Almost next to the Old Mill Inn is an excellent off-licence, drinkmonger, run by the same people who own Royal Mile Whiskies. As well as the obligatory selection of standard and rare whiskies they have a very nice selection of interesting and differnt bottled beer, both from the UK and abroad. I was able to pick up bottles of Ilkley Stateside IPA, Wild Card Jack of Clubs, Kernel Pale Ale Columbus Tomahawk Zeus and others - definitely recommended if you're in Pitlochry.
That was about it for Pitlochry itself but on Sunday afternoon I decided to walk the short distance up the hill to Moulin. About half-way is the fairly large Craigvrack Hotel, blessed with great views over Pitlochry. I'd hoped for a couple of different ales here, but there was only one beer on the two possible hand-pulls, Timothy Taylor Landlord, so I gave it a miss a resumed my climb up the hill. It wasn't too long before I came into Moulin where the whitewashed Moulin Hotel and adjoining Moulin Inn are located in the centre of the small village.
I really only wanted to visit the Inn so I entered the low arched door to find the warm, cosy bar. This really is a nice, welcoming, traditional place, busy on a Sunday afternoon with lots of people out for food, and others happy to (mostly) stand in the bar and chat away. The most striking feature of the bar is the large painting of Moulin and the surrounding countryside just above the roaring fire (it was putting out an incredible amount of heat!) at the back of the bar. (Note that I took these pictures on Monday afternoon after visiting Moulin Brewery across the road.)

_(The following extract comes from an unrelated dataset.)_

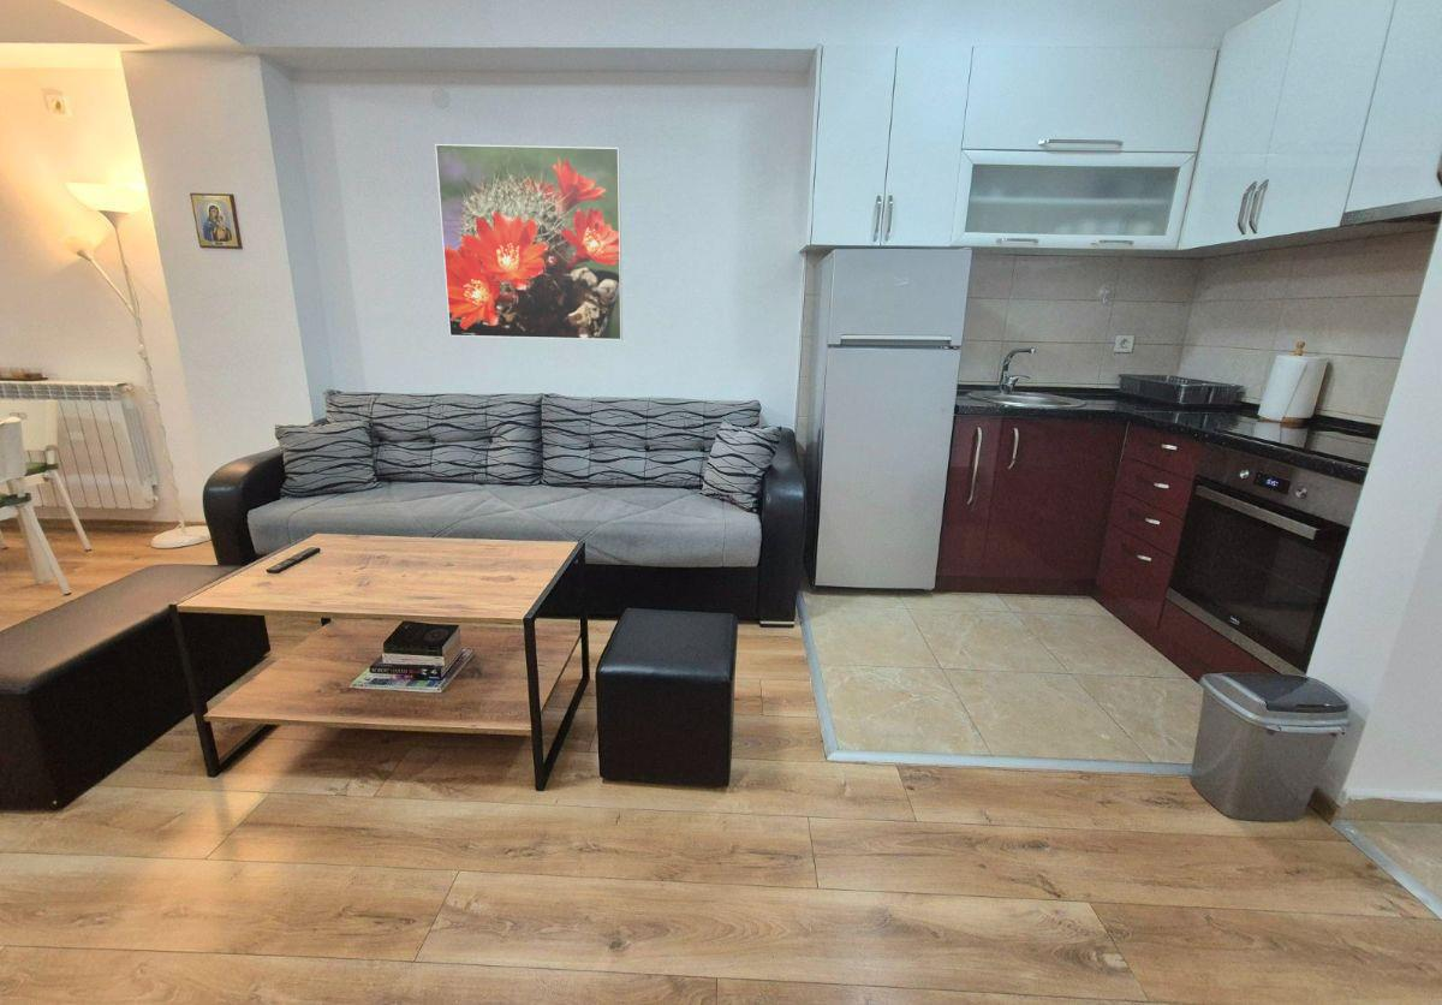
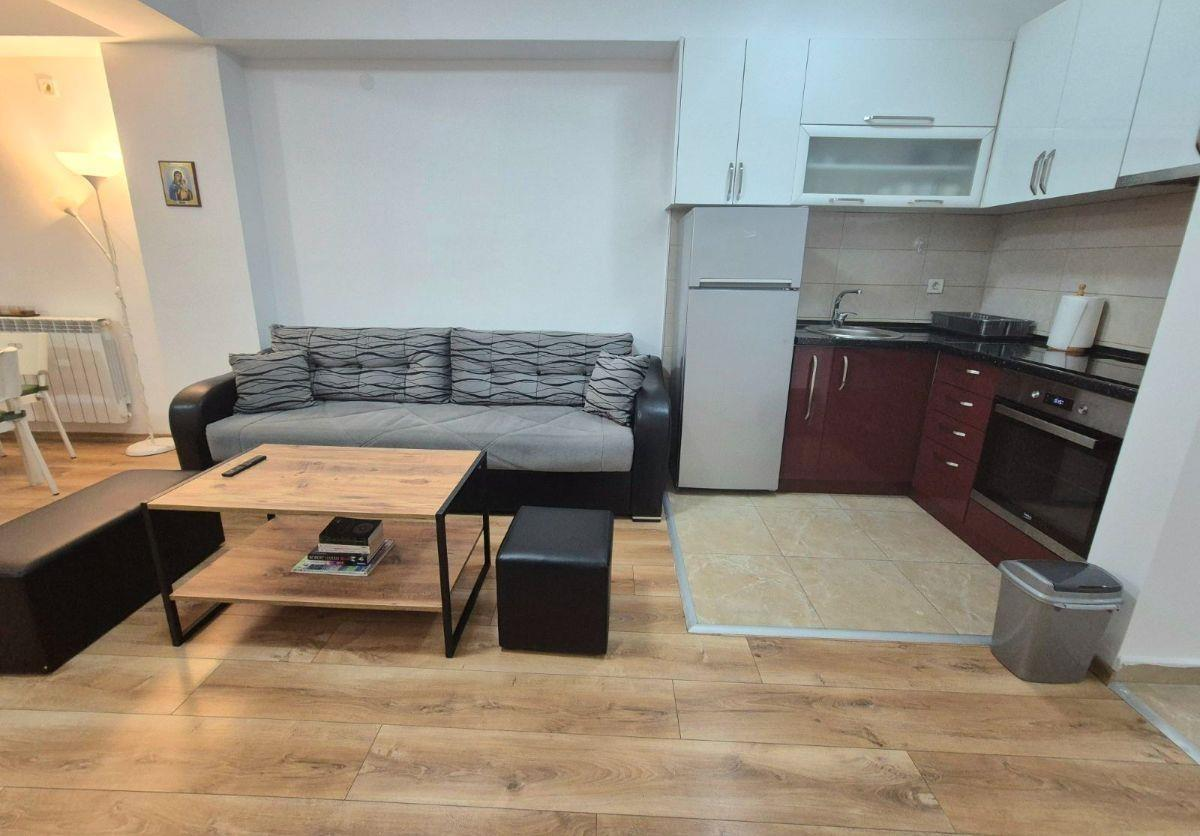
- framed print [434,143,624,341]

There's also a mass of old, new, foreign (and I assume) counterfeit notes displayed around the bar - on walls, in display boards, hanging up above & behind the long bar, as well as water jugs, whisky bottles and the odd gold club and dishing rod - these (and the occasional dog) all add to the atmosphere of the place.
Food is available all day and is meant to be very good, with lots of specials available and plenty of tables available in rooms adjacent to the bar.
As for the Moulin Brewery beers (all 4 are available on the bar) - I was tad disappointed with some of them (see my comments here), but they're quite OK and more than drinkable as traditional Scottish beers and, in any case, there is a superb pub to drink them in.